TEXT ZUR DURCHSICHT

# Zalman VF3000N: Neuer VGA-Kühler im Testlabor



## PCGH-Redaktion (12. April 2010)

*Zalman VF3000N: Neuer VGA-Kühler im Testlabor*

Jetzt ist Ihre Meinung zu Zalman VF3000N: Neuer VGA-Kühler im Testlabor gefragt. Beachten Sie dabei unsere Forenregeln.




			Dieser Inhalt steht nur eingeloggten Mitgliedern zur Verfügung.
        

 Zurück zum Artikel: Zalman VF3000N: Neuer VGA-Kühler im Testlabor


----------



## Bamboocha2510 (12. April 2010)

*Zalman VF3000N: Neuer VGA-Kühler im Testlabor*

Schickes Gerät...

Kann mir vielleicht jmd. freundlicherweise von der Redaktion mitteilen, ob das Geschoss für eine Gainward GTX285 1GB geeignet ist??? Habe immer noch keinen passenden Alternativkühler gefunden -.-


----------



## Genghis99 (12. April 2010)

*AW: Zalman VF3000N: Neuer VGA-Kühler im Testlabor*

Für die GTX285 passt ein Thermalright TRAD2 GTX oder ein EKL Alpenfön Heidi oder ein Prolimatech MK-13 - oder der Arctic Cooling Accelero Xtreme GTX Pro.

Alle anderen Modelle sind ab einer GTX 260+ nur bedingt geeignet bis nicht empfehlenswert. Auch dieser Zalman 3000 wirkt etwas schwächlich auf der Brust.


----------



## kress (12. April 2010)

*AW: Zalman VF3000N: Neuer VGA-Kühler im Testlabor*

Bamboocha2510 fragt wohl, da seine Gainward nicht dem Referenzdesign entspricht.

@Topic: Die Verkleidung des Kühlers wirkt etwas billig, aber die Verarbeitung sieht passabel aus.


----------



## PCGH_Marc (12. April 2010)

*AW: Zalman VF3000N: Neuer VGA-Kühler im Testlabor*

Die Gainward hat doch die üblichen Bohrungen iirc.


----------



## Genghis99 (12. April 2010)

*AW: Zalman VF3000N: Neuer VGA-Kühler im Testlabor*

Genau. GW GTX285 1 MB - Referenzdesign.

Fudzilla - Gainward's GTX 285 tested


----------



## Bamboocha2510 (12. April 2010)

*AW: Zalman VF3000N: Neuer VGA-Kühler im Testlabor*

Sry Mädels, meine ist nicht im Referenzdesign gehalten, weder PCD, noch Lüfter... Im Anhang mal nen Foto


----------



## kress (12. April 2010)

*AW: Zalman VF3000N: Neuer VGA-Kühler im Testlabor*

Achso, er meint die Golden Sample von Gainward, die ist wohl ganz sicher nonReferenz.
Was hast du den gegen diesen Kühler?
Hab selber ne 4850 Golden Sample, und der Kühler ist einfach top, nie mehr als 55°C in Furmark bei 50% Lüfterspeed (1100rpm), nicht aus dem System zu hören.


----------



## a.stauffer.ch@besonet.ch (12. April 2010)

*AW: Zalman VF3000N: Neuer VGA-Kühler im Testlabor*

Könnte was werden,mal schauen was die werte zeigen


----------



## Bamboocha2510 (12. April 2010)

AUFGEFÜHRTE EINTRÄGE
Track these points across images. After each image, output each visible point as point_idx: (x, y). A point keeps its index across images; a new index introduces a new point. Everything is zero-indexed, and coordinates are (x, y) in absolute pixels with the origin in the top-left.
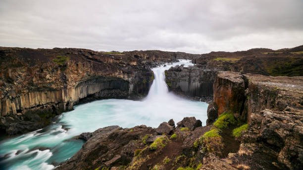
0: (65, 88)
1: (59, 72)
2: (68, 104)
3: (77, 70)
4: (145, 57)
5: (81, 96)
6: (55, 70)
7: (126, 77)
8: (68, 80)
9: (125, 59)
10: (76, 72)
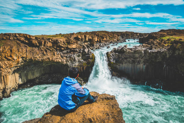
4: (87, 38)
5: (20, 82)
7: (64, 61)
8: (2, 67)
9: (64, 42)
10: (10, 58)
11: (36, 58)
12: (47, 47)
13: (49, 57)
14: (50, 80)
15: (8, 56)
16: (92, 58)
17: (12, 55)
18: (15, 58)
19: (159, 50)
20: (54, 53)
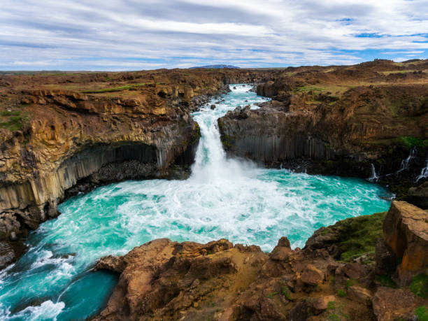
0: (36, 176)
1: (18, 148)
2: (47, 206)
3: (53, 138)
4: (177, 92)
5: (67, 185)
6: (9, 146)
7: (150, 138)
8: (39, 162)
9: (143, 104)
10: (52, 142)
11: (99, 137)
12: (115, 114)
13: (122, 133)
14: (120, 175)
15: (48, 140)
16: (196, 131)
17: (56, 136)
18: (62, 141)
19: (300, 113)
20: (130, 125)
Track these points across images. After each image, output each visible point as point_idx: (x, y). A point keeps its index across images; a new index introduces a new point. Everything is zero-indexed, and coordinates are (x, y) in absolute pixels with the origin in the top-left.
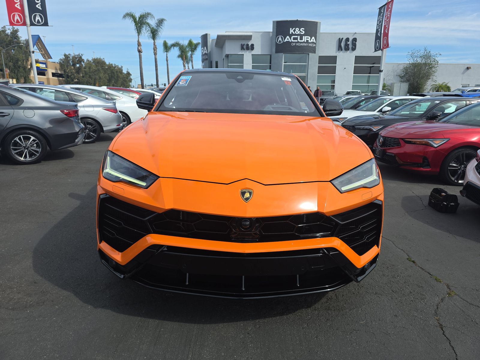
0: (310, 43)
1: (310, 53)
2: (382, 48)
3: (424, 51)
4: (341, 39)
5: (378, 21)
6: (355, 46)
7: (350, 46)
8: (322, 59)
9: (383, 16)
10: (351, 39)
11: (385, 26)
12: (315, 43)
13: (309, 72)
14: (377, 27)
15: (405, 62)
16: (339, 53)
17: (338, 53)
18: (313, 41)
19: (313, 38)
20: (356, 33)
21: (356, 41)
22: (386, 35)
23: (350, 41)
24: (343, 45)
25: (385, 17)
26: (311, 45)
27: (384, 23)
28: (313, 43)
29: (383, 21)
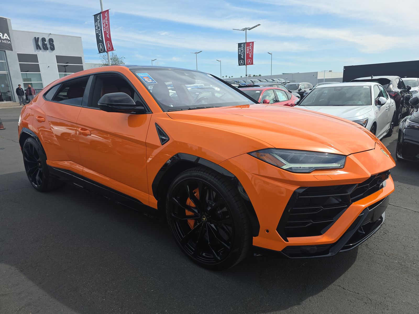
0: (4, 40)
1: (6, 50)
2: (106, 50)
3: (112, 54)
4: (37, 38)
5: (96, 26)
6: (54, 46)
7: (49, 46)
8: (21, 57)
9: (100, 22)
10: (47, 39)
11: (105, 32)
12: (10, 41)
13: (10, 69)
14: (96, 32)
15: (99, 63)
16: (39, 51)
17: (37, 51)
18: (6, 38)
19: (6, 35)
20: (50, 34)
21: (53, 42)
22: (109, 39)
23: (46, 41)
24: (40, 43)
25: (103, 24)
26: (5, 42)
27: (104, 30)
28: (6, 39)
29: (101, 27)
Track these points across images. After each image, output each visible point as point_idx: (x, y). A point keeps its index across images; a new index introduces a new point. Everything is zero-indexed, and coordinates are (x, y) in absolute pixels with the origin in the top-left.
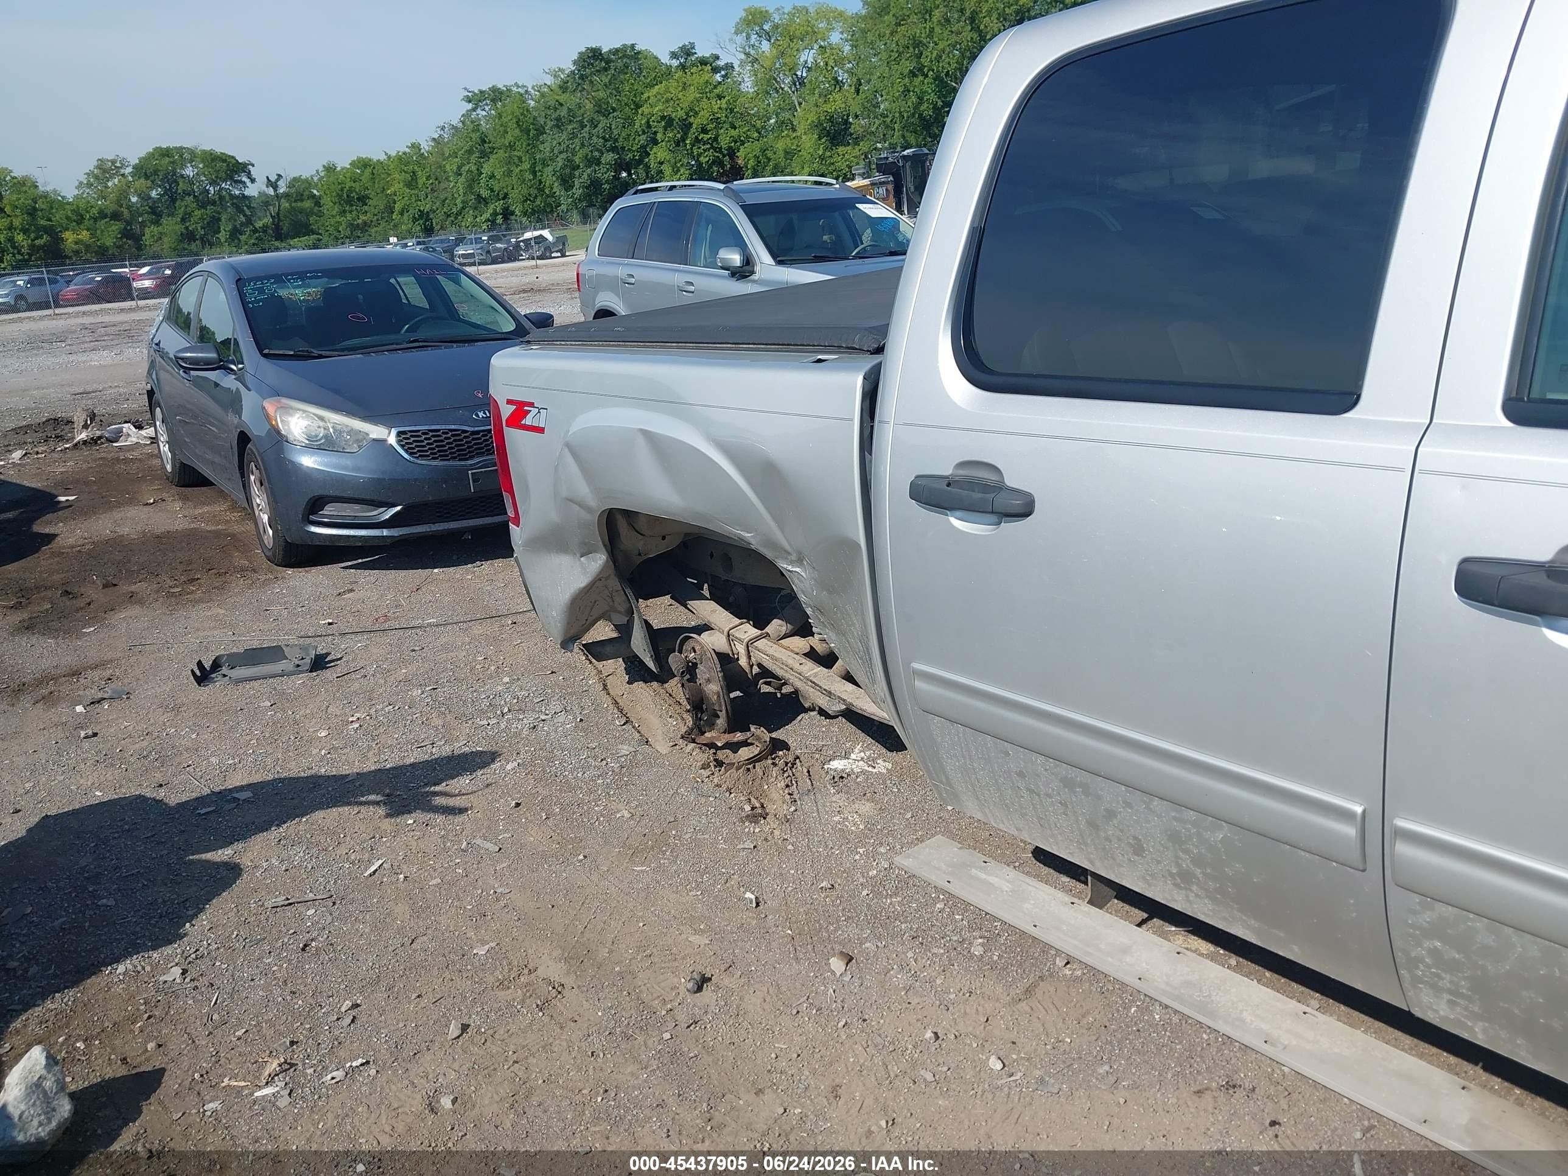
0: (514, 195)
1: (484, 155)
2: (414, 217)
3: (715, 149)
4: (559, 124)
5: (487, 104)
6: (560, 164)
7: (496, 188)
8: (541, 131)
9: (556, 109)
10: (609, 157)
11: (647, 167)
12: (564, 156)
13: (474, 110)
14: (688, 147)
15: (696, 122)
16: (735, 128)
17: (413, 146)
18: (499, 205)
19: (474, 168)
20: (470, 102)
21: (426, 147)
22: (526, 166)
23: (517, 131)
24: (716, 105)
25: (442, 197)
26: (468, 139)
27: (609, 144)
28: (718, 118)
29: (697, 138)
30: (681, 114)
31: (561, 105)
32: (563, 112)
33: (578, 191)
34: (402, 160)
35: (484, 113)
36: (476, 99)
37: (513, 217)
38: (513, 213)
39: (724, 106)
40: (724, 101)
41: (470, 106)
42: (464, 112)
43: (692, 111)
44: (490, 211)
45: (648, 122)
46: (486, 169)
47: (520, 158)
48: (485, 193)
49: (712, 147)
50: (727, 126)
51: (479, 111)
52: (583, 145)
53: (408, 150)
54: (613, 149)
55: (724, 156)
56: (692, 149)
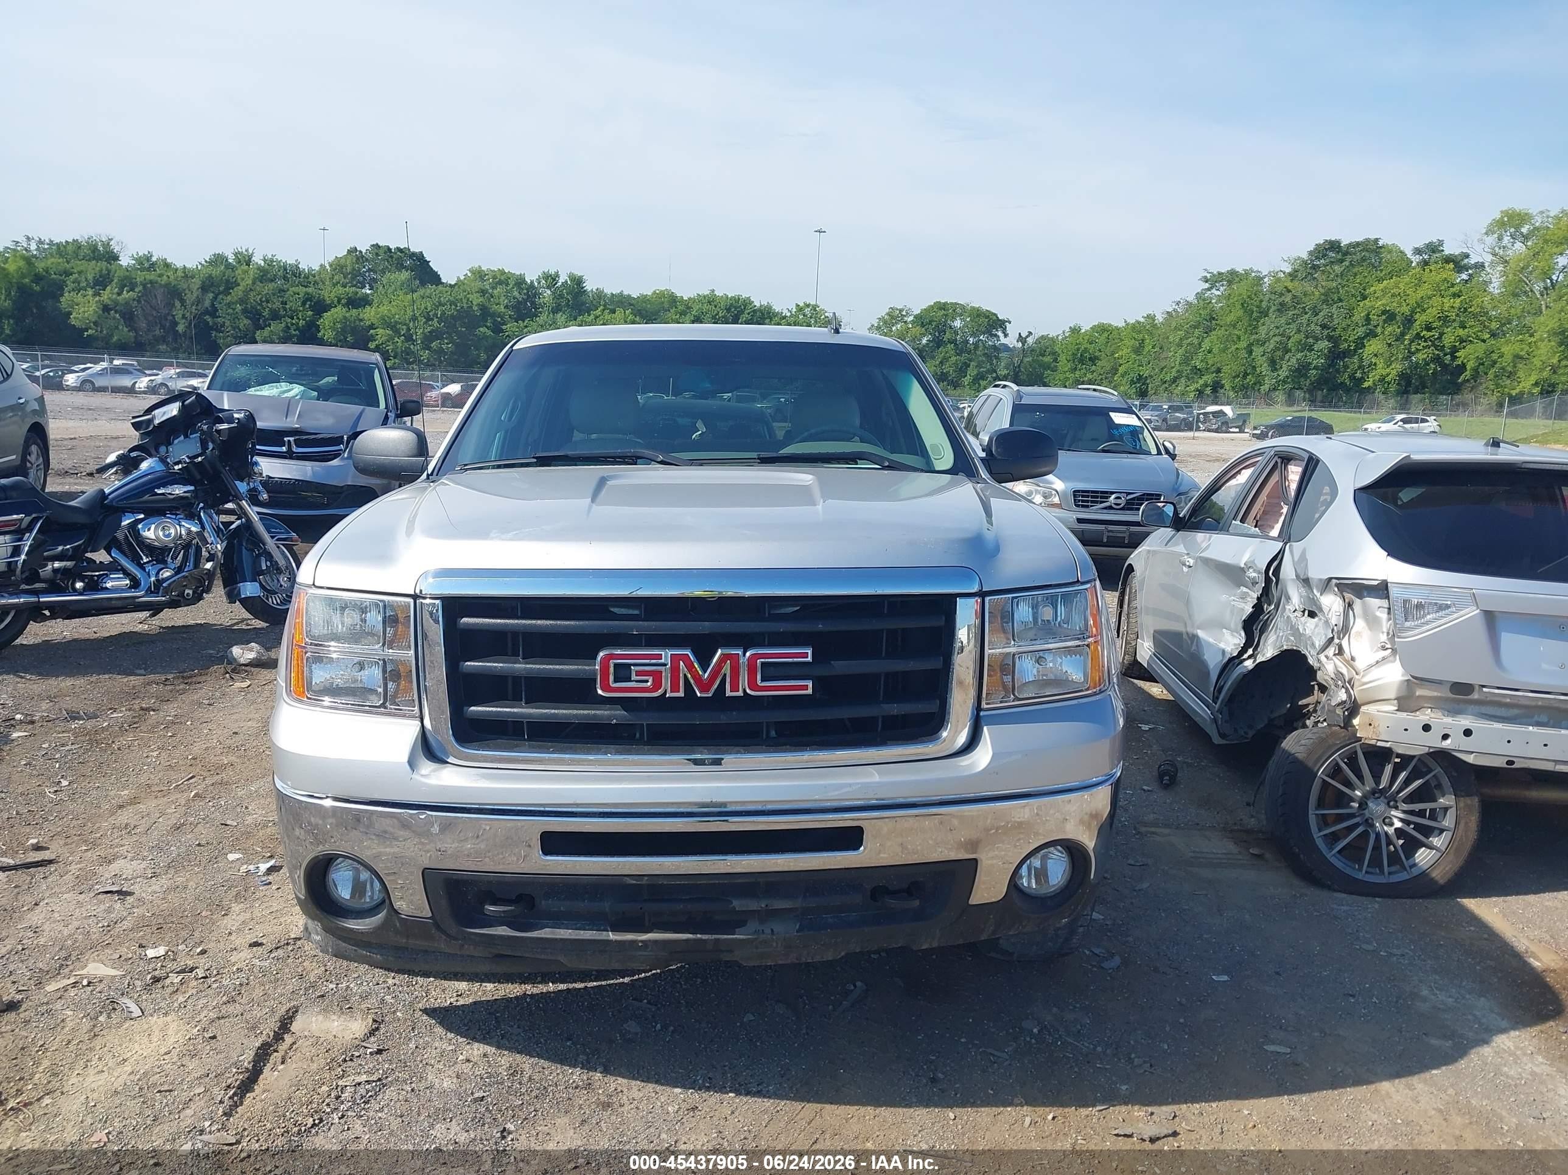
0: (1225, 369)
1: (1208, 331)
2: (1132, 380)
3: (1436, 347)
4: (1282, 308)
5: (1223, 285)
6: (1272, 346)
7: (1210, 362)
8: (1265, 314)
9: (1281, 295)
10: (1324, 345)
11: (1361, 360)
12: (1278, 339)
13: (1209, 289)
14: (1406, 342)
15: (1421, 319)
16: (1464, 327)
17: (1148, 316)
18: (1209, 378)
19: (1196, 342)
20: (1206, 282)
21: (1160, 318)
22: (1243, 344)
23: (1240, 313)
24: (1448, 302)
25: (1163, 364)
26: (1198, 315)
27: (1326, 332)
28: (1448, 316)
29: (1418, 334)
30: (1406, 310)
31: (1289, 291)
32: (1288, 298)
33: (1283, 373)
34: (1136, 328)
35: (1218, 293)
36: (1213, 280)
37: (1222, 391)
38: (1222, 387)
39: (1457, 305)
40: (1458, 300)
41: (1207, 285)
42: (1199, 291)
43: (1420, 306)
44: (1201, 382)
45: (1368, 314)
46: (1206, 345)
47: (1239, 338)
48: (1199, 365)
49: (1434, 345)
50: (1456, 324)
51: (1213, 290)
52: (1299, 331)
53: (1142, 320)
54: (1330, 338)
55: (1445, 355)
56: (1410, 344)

AUFGABENLISTE
**1)** Welche Höchsttemperatur erreicht die 4850 Golden Sample von kress laut der Forendiskussion zum Zalman VF3000N in Furmark?
**2)** Schreibe die Forendiskussion zum Zalman VF3000N ab dem zuletzt gezeigten Beitrag weiter.

LÖSUNGEN
**1)** Nie mehr als 55 °C, bei 50 % Lüfterdrehzahl (1100 rpm).

**2)**
*AW: Zalman VF3000N: Neuer VGA-Kühler im Testlabor*



kress schrieb:


> Achso, er meint die Golden Sample von Gainward, die ist wohl ganz sicher nonReferenz.
> Was hast du den gegen diesen Kühler?
> Hab selber ne 4850 Golden Sample, und der Kühler ist einfach top, nie mehr als 55°C in Furmark bei 50% Lüfterspeed (1100rpm), nicht aus dem System zu hören.



mir persönlich zu laut.. habe das Bios mittlerweile dahin geflasht, das die beiden Lüfter erst bei 65 Grad anfangen loszubrüllen, Karte wird maximal 85 Grad warm, ist also top! Im Idle also bis 65 Grad laufen die Lüfter auf minimaler Stufe ~30 % (nicht hörbar, da ist meine HDD lauter )

bloss noch nen ticken leiser wäre fein ^^


----------



## kress (12. April 2010)

*AW: Zalman VF3000N: Neuer VGA-Kühler im Testlabor*

Wenn du schon basteln willst, warum nimmst dann nicht die Plastikabdeckung ab und schnallst dir 2 Silentlüfter drauf?


----------



## Pushkin (12. April 2010)

*AW: Zalman VF3000N: Neuer VGA-Kühler im Testlabor*

Hm auch wenn der Lüfter nicht schlecht ist aber 50€ wären mir zu teuer..


----------



## CPU-GPU (12. April 2010)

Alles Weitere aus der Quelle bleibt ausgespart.